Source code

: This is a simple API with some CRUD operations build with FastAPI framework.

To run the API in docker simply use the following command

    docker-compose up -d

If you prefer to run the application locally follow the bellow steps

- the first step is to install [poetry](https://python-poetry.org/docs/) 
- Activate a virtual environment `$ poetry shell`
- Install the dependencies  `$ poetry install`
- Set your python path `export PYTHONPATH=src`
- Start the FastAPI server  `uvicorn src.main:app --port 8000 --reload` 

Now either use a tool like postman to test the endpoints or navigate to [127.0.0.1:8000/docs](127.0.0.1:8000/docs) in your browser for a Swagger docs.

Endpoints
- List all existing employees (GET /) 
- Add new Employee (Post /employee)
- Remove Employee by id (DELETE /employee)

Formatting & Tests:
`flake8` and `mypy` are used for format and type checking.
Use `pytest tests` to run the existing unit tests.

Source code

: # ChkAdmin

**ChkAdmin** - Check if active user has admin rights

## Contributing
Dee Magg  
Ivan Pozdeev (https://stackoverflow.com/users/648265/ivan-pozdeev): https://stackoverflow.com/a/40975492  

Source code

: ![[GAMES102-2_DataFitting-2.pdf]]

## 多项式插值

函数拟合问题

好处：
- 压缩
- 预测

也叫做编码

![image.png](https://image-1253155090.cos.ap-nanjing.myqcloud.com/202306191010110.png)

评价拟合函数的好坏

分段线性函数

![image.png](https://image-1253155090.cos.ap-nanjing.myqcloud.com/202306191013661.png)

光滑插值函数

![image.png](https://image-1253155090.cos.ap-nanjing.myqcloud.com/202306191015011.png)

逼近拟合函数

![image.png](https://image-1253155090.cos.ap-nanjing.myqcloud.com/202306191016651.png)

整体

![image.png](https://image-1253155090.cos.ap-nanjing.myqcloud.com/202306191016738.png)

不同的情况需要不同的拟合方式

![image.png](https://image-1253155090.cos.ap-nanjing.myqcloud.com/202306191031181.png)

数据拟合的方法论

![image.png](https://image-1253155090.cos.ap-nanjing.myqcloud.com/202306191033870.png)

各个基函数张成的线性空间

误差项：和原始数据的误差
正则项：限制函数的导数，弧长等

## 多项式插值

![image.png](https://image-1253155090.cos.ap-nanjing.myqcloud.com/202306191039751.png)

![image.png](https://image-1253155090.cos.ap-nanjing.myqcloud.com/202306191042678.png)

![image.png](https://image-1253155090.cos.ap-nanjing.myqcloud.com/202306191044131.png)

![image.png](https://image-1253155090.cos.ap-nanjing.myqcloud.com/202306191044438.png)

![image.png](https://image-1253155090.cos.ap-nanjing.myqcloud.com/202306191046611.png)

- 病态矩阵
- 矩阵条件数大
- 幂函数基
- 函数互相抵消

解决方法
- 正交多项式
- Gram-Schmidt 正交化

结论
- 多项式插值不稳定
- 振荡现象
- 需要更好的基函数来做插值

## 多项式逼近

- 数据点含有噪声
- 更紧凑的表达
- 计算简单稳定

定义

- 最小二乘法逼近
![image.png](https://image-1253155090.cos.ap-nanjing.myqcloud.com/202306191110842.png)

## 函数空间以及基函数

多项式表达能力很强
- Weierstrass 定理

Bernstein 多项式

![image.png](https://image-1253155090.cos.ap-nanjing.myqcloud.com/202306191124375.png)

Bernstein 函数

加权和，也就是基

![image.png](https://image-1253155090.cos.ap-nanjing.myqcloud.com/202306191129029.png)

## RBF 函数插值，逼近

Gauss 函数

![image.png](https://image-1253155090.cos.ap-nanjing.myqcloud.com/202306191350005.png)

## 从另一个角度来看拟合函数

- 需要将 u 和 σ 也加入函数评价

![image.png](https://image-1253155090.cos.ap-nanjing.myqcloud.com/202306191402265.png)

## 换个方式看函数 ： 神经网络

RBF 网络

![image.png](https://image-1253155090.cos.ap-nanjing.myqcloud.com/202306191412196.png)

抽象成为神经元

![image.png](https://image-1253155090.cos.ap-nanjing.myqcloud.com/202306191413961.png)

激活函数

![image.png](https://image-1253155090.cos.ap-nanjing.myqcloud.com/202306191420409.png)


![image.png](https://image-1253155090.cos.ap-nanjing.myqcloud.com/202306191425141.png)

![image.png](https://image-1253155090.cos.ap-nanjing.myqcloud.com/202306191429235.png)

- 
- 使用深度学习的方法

= = = = =

* **ACTION ITEM**: From the data above, work out how many lines contain the string "install" and reply with only the number.

* **ANSWER SECTION**: 2